The most important thing about this is that the amount of demand at the lower cost isn't infinite. It's just more than there is at the higher cost. What this means is that you thought you had a shortfall of 100,000 units but you actually had a shortfall of 250,000 units. What it doesn't mean is that you can't solve the problem by building more units -- you just have to build 250,000 rather than 100,000.


> Again, the practical example in real estate is Colorado mountain towns.

This is not a practical example because Colorado mountain towns are not fungible or reproducible. This applies to much of the western US that features amenities in very limited supply that cannot be increased, such as low humidity, tall mountains, surfing, and vast expanses of public land. So the US west will always be expensive, especially if you have an airport/Costco/Apple/Trader Joes nearby.

NYC has a similar dynamic, since no other US city will come close to having a comparable subway transit system.

But this would not apply to places that are relatively fungible and in greater supply, which include many metros in the southeast/midwest/northeast.

Induced demand is a thing, but the population of people is limited hence total demand is limited.

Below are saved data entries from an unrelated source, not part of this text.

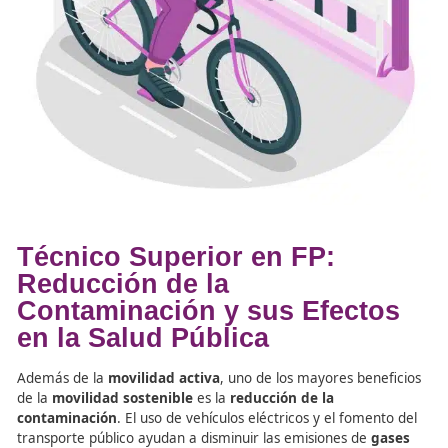
residenciales con puntos clave como centros de salud, p
escuelas.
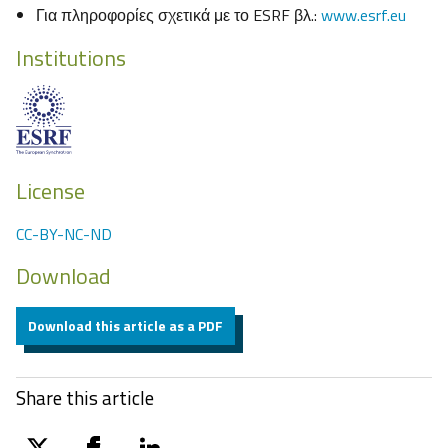
Για πληροφορίες σχετικά με το ESRF βλ.:
www.esrf.eu
Institutions
License
CC-BY-NC-ND
Download
Download this article as a PDF
Share this article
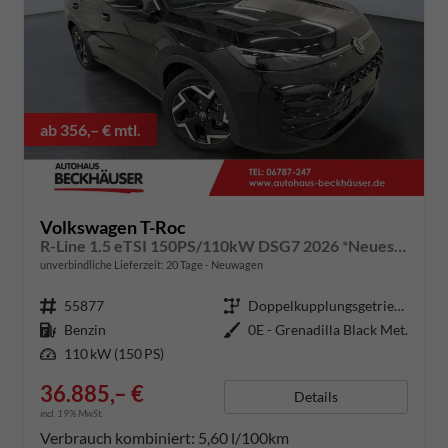
ab 356,– € mtl.
Volkswagen T-Roc
R-Line 1.5 eTSI 150PS/110kW DSG7 2026 *Neues Modell* | +AHK+PARK ASSIST PLUS+18"ALU
unverbindliche Lieferzeit:
20 Tage
Neuwagen
Fahrzeugnummer
55877
Getriebe
Doppelkupplungsgetriebe (DSG)
Kraftstoff
Benzin
Außenfarbe
0E - Grenadilla Black Met.
Leistung
110 kW (150 PS)
36.885,– €
Details
incl. 19% MwSt.
Verbrauch kombiniert:
5,60 l/100km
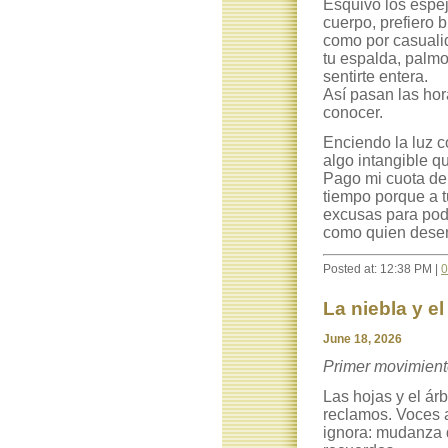
Esquivo los espej
cuerpo, prefiero b
como por casuali
tu espalda, palmo
sentirte entera.
Así pasan las ho
conocer.
Enciendo la luz c
algo intangible 
Pago mi cuota de 
tiempo porque a t
excusas para pod
como quien desent
Posted at: 12:38 PM |
0
La niebla y el
June 18, 2026
Primer movimien
Las hojas y el ár
reclamos. Voces a
ignora: mudanza 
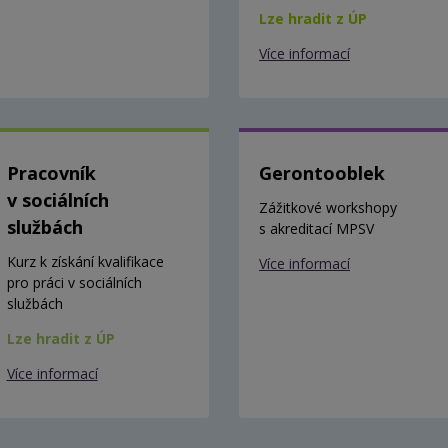
Lze hradit z ÚP
Více informací
Pracovník
Gerontooblek
v sociálních
Zážitkové workshopy
službách
s akreditací MPSV
Kurz k získání kvalifikace
Více informací
pro práci v sociálních
službách
Lze hradit z ÚP
Více informací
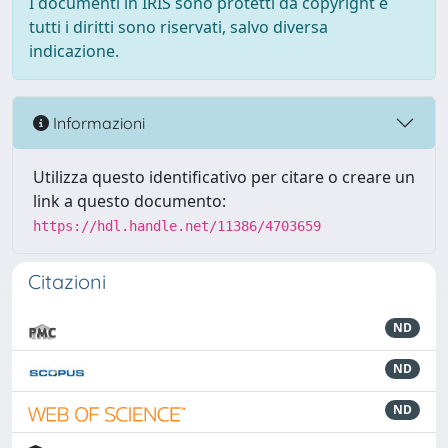
I documenti in IRIS sono protetti da copyright e
tutti i diritti sono riservati, salvo diversa
indicazione.
Informazioni
Utilizza questo identificativo per citare o creare un
link a questo documento:
https://hdl.handle.net/11386/4703659
Citazioni
ND
ND
ND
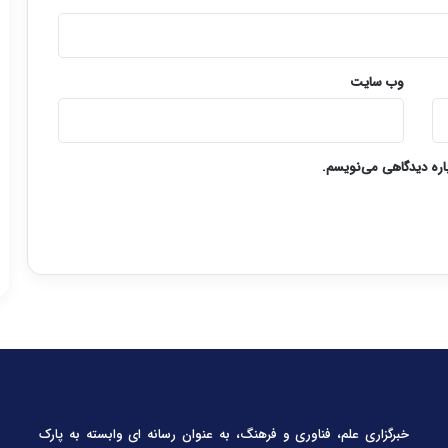
وب‌ سایت
باره دیدگاهی می‌نویسم.
خبرگزاری علم، فناوری و فرهنگ، به عنوان رسانه ای وابسته به پارک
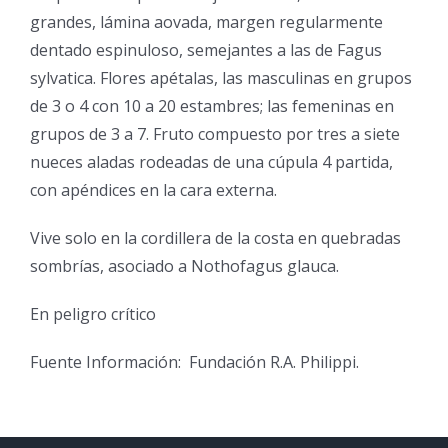
grandes, lámina aovada, margen regularmente
dentado espinuloso, semejantes a las de Fagus
sylvatica. Flores apétalas, las masculinas en grupos
de 3 o 4 con 10 a 20 estambres; las femeninas en
grupos de 3 a 7. Fruto compuesto por tres a siete
nueces aladas rodeadas de una cúpula 4 partida,
con apéndices en la cara externa.
Vive solo en la cordillera de la costa en quebradas
sombrías, asociado a Nothofagus glauca.
En peligro crítico
Fuente Información: Fundación R.A. Philippi.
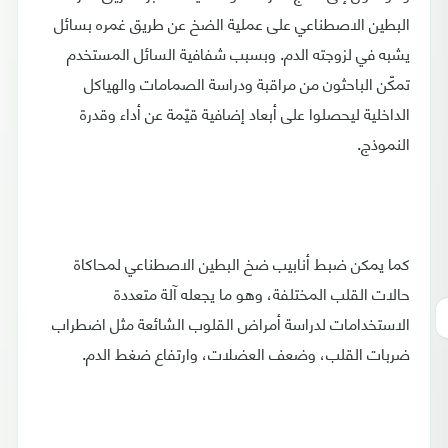
البطين الاصطناعي على عملية الضخ عن طريق غمره بسائل
يشبه في لزوجته الدم. وبسبب شفافية السائل المستخدم
تمكّن الباحثون من مراقبة ودراسة الصمامات والهياكل
الداخلية ليحصلوا على أبعاد إضافية قيّمة عن أداء وقدرة
النموذج.
كما يمكن ضبط أنابيب ضخ البطين الاصطناعي لمحاكاة
حالات القلب المختلفة، وهو ما يجعله آلة متعددة
الاستخدامات لدراسة أمراض القلوب الشائعة مثل اضطراب
ضربات القلب، وضعف العضلات، وارتفاع ضغط الدم.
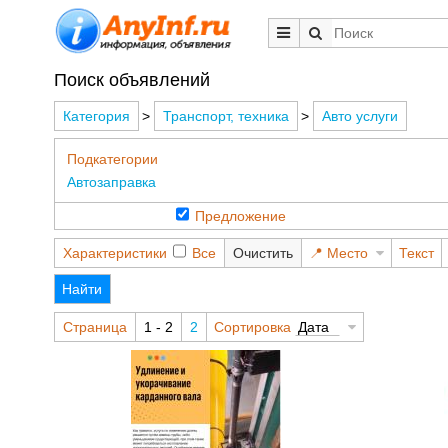
Поиск объявлений
Категория
>
Транспорт, техника
>
Авто услуги
Подкатегории
Автозаправка
Предложение
Характеристики
Все
Очистить
Место
Текст
Найти
Страница
1 - 2
2
Сортировка
Дата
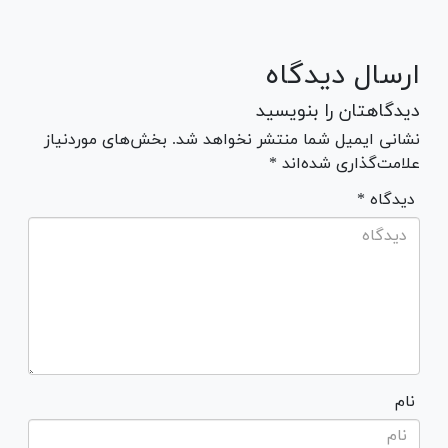
ارسال دیدگاه
دیدگاهتان را بنویسید
نشانی ایمیل شما منتشر نخواهد شد. بخش‌های موردنیاز
علامت‌گذاری شده‌اند *
* دیدگاه
نام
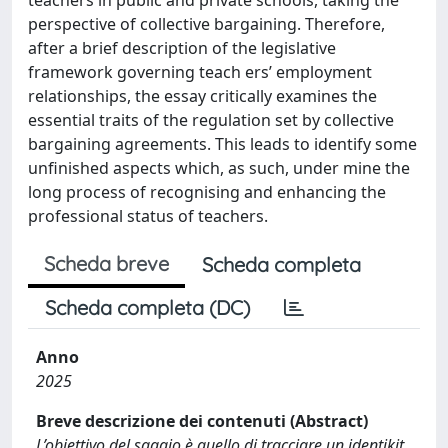
perspective of collective bargaining. Therefore,
after a brief description of the legislative
framework governing teach ers’ employment
relationships, the essay critically examines the
essential traits of the regulation set by collective
bargaining agreements. This leads to identify some
unfinished aspects which, as such, under mine the
long process of recognising and enhancing the
professional status of teachers.
Scheda breve
Scheda completa
Scheda completa (DC)
Anno
2025
Breve descrizione dei contenuti (Abstract)
L’obiettivo del saggio è quello di tracciare un identikit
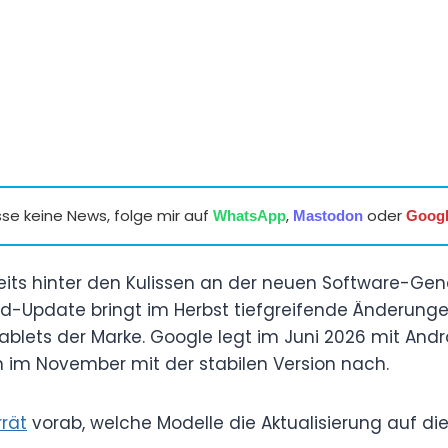
se keine News, folge mir auf
,
oder
WhatsApp
Mastodon
Goog
reits hinter den Kulissen an der neuen Software-Ge
id-Update bringt im Herbst tiefgreifende Änderungen
lets der Marke. Google legt im Juni 2026 mit Andro
ch im November mit der stabilen Version nach.
rrät
vorab, welche Modelle die Aktualisierung auf di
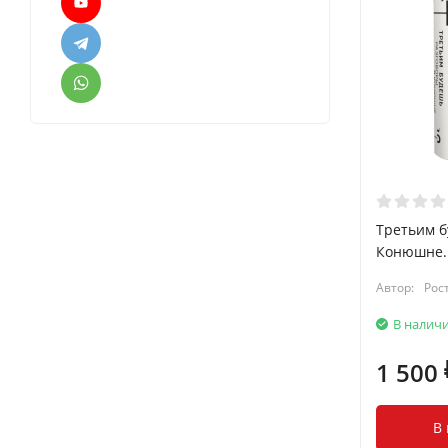
Третьим б
Конюшне. 
Автор:
Рос
В налич
1 500
В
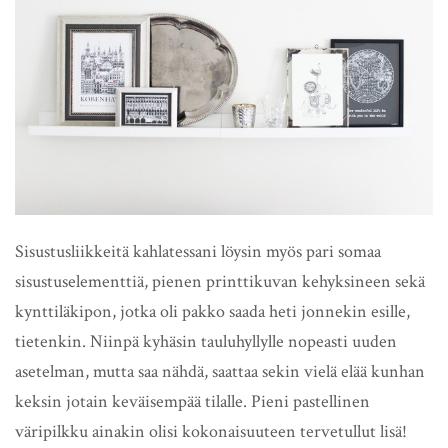
Sisustusliikkeitä kahlatessani löysin myös pari somaa
sisustuselementtiä, pienen printtikuvan kehyksineen sekä
kynttiläkipon, jotka oli pakko saada heti jonnekin esille,
tietenkin. Niinpä kyhäsin tauluhyllylle nopeasti uuden
asetelman, mutta saa nähdä, saattaa sekin vielä elää kunhan
keksin jotain keväisempää tilalle. Pieni pastellinen
väripilkku ainakin olisi kokonaisuuteen tervetullut lisä!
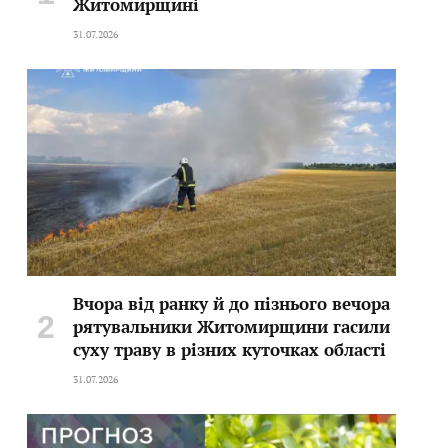
Житомирщині
31.07.2026
Вчора від ранку й до пізнього вечора
рятувальники Житомирщини гасили
суху траву в різних куточках області
31.07.2026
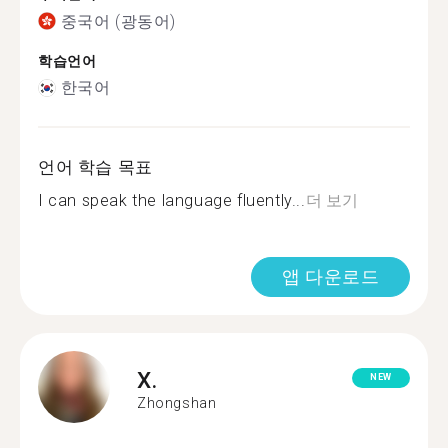
중국어 (광동어)
학습언어
한국어
언어 학습 목표
I can speak the language fluently...
더 보기
앱 다운로드
X.
NEW
Zhongshan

well, no real-estate is fungible, that's not an actual distinction between GP’s thesis and mine.

I don't think that's the fundamental/underlying dysfunction of the real-estate market, because the same induced-demand effects clearly exist in other areas. Again, things like Bitcoin pretty clearly demonstrate that supply can induce its own demand and then build a positive-feedback loop that would not have existed exogenously.

But regardless, it's equally true of the real-estate that both grandparent and I were talking about. If induced demand doesn't count because every real-estate parcel is a unique good, then you also can't ever compute a curve for price, because supply will never exceed n=1 either. Therefore the Law Of Supply and Law Of Demand do not exist in this universe and GP's assertions are still false.

I'm not sure that's a useful way to think about the world, clearly real-estate is at least somewhat fungible (people don't not buy an apartment because they lost a single bid) but if you want to use that model, grandparent's arguments are equally broken, for whatever value of broken you are asserting here.

The more useful analysis imo is that real estate is mostly actually not about real estate - it’s about community, economy, etc. And those are clearly things that are highly susceptible to induced demand. There is a near-infinite supply of beautiful mountain slopes, but that’s not really what people are buying homes in Vale or Breckenridge for. They are buying it for the social factors, which is effectively 100% pure induced demand in this context.


An interesting example of this phenomenon is the development of derelict neighborhoods. I used to live in an area which was re-developed from abandoned buildings and working class housing to a luxury playground. While supply was significantly increased, typical rents skyrocketed.


But what happened to prices in the areas the new residents moved from? Didn't it make them more affordable?

And what would happen to prices in the new area if you kept building, instead of stopping? Finding an inflection point in the curve and passing legislation forcing everybody to live inside it is no proof that there isn't a point higher on the curve where more supply reduces prices again.